Darfour : "les civils payent un prix intolérablement élevé"

29 décembre 2005

L'aggravation de la situation au Darfour s'est accélérée depuis septembre, affirme le dernier rapport mensuel du Secrétaire général qui souligne une forte augmentation des acteurs du conflit et des escarmouches entre tribus, ainsi que la nouvelle menace que font peser des éléments déstabilisateurs en provenance du Tchad.

« Les civils continuent à payer un prix intolérablement élevé en raison des assauts récurrents des parties en conflit, de la reprise de la tactique de la « terre brûlée » par les milices et de l'action militaire massive du gouvernement » déplore le Secrétaire général dans son dernier rapport au Conseil de sécurité sur la situation au Darfour.

« Les attaques à grande échelle contre des civils continuent, les groupes armés poursuivent leur pratiques de viols contre les femmes et les jeunes filles, de plus en plus de villages sont brûlés, et des milliers de personnes sont forcées de quitter leur logement » indique le rapport.

Le Secrétaire général y fait par ailleurs état de l'urgence de la situation concernant les attentes des populations civiles.

« Nous approchons de la fin de l'année 2005, la deuxième année complète du conflit au Darfour, nous devons reconnaître que les besoins les plus pressants des millions de personnes touchées par la guerre resteront sans réponse, notamment en ce qui concerne leur protection et leur sécurité, » insiste-t-il.
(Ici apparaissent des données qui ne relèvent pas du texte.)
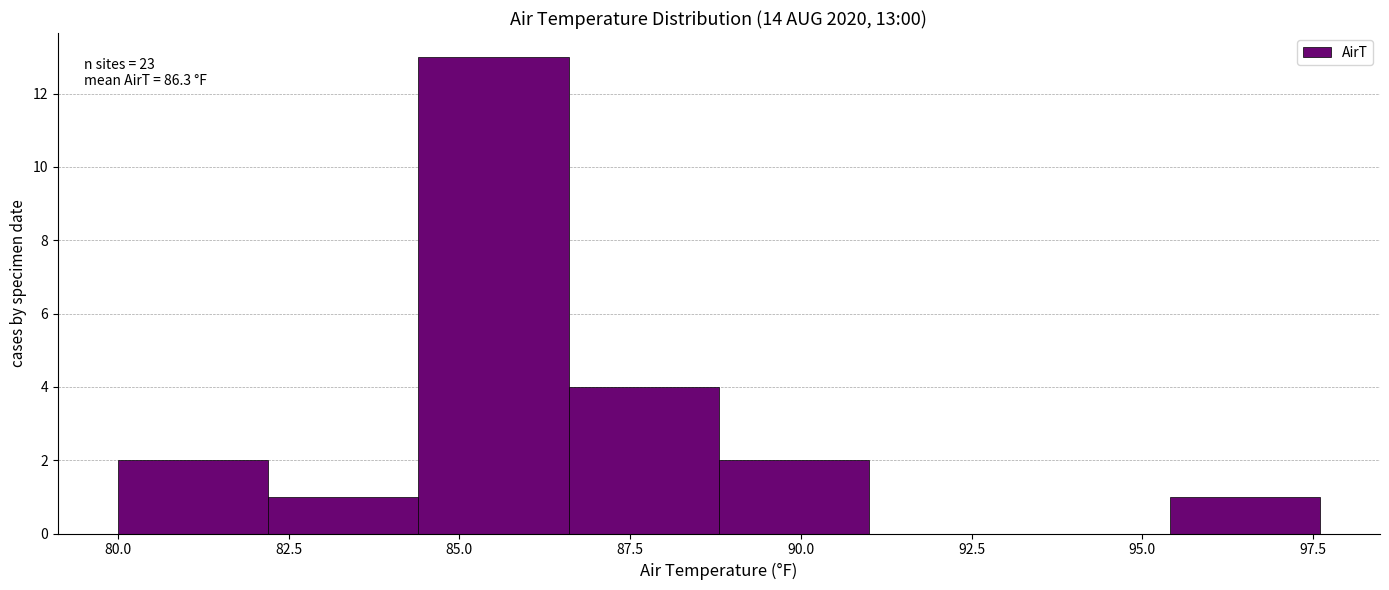

Over which range of the x-axis is the bar tallest?

84.4 to 86.6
Le Secrétaire général a de nouveau vivement invité le gouvernement soudanais à prendre des mesures décisives pour palier à ces échecs manifestes. « Toutes les atrocités commises au Darfour doivent être condamnées dans les plus bref délais » a-t-il ajouté.
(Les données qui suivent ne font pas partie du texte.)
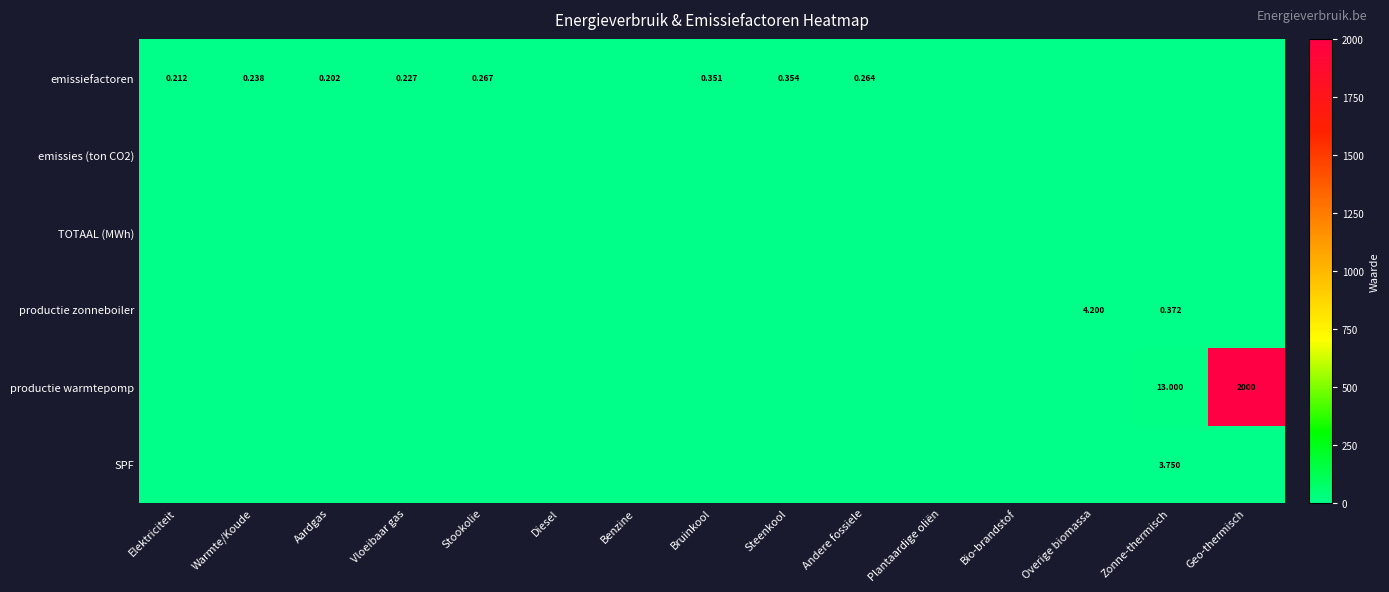

Which category has the lowest value across all series?

Diesel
Il a exhorté enfin à accroître par tous les moyens possible le soutien apporté à la mission de l'Union africaine (MUAS) et aux efforts de protection des populations dans toute la région.
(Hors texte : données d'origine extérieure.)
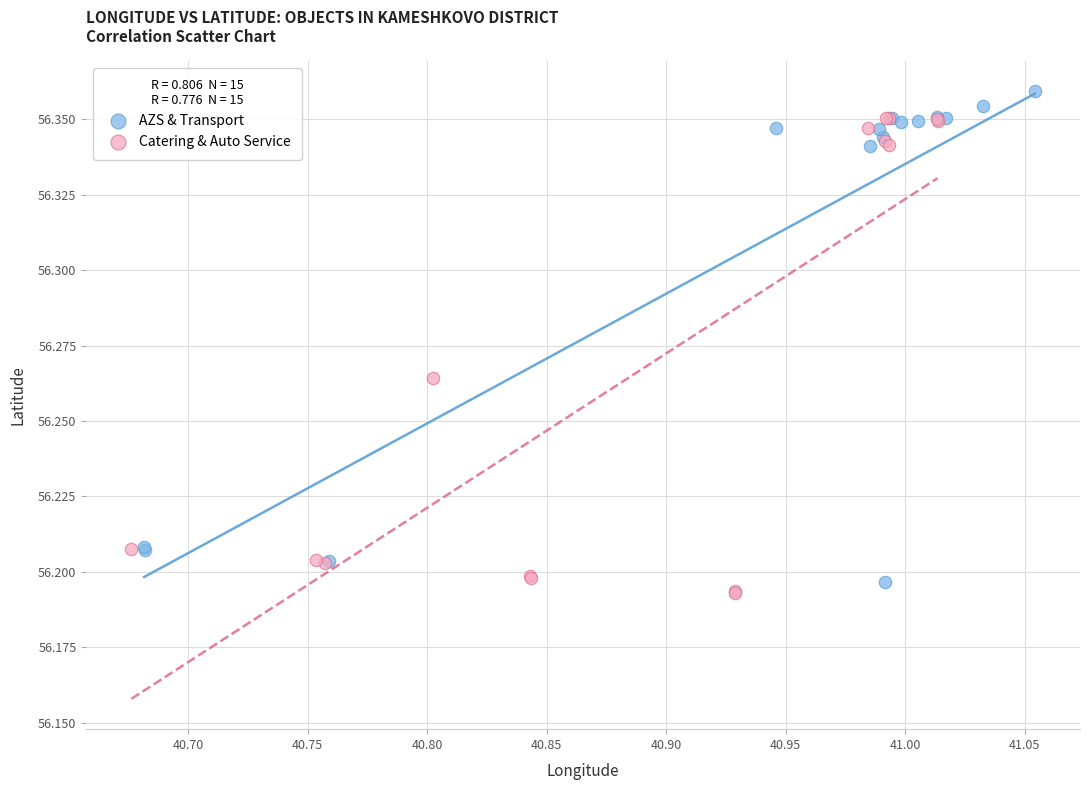

What are all the series names shown in the legend?

AZS & Transport, Catering & Auto Service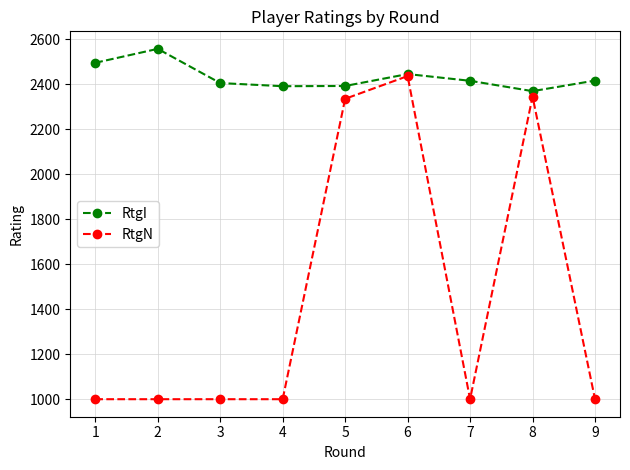

Rank the series at 2 from lowest to highest value.

RtgN, RtgI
Le Secrétaire général avait déjà condamné, dans son rapport du mois d'octobre, la montée du banditisme sur les principales routes du Darfour, empêchant le personnel humanitaire et les vivres d'atteindre certaines populations sinistrées (voir notre dépêche du 20 octobre 2005).

« La menace de l'anarchie totale se rapproche, en particulier au Darfour Ouest, où les seigneurs de guerre, les bandits et les milices se montrent de plus en plus agressifs » s'alarmait-t-il par ailleurs dans son rapport du mois de novembre (voir notre dépêche du 22 novembre 2005).

Début décembre, Luis Moreno Ocampo, Procureur de la Cour pénale internationale (CPI), avait exigé devant le Conseil de sécurité « la pleine et entière coopération » de tous les pays de l'Union africaine (UA) et une collaboration supplémentaire de la part du gouvernement du Soudan, dans son enquête sur les crimes commis au Darfour depuis le 1er juillet 2002 (voir notre dépêche du 13 décembre 2005).

Le 20 décembre dernier, Kofi Annan avait fermement condamné l'attaque vicieuse lancée le 19 décembre contre le village d'Abu Sarouj, dans l'Ouest du Darfour, qui aurait fait au moins vingt morts dont plusieurs femmes et enfants.

Le Fonds des Nations Unies pour l'enfance (UNICEF) avait pour sa part rappelé, dans un rapport publié la veille que « chaque jour, plus de 3 millions d'enfants sont affectés par le conflit en cours au Darfour, où ils sont particulièrement vulnérables à la malnutrition, à la maladie et à la violence » (voir notre dépêche du 21 décembre 2005).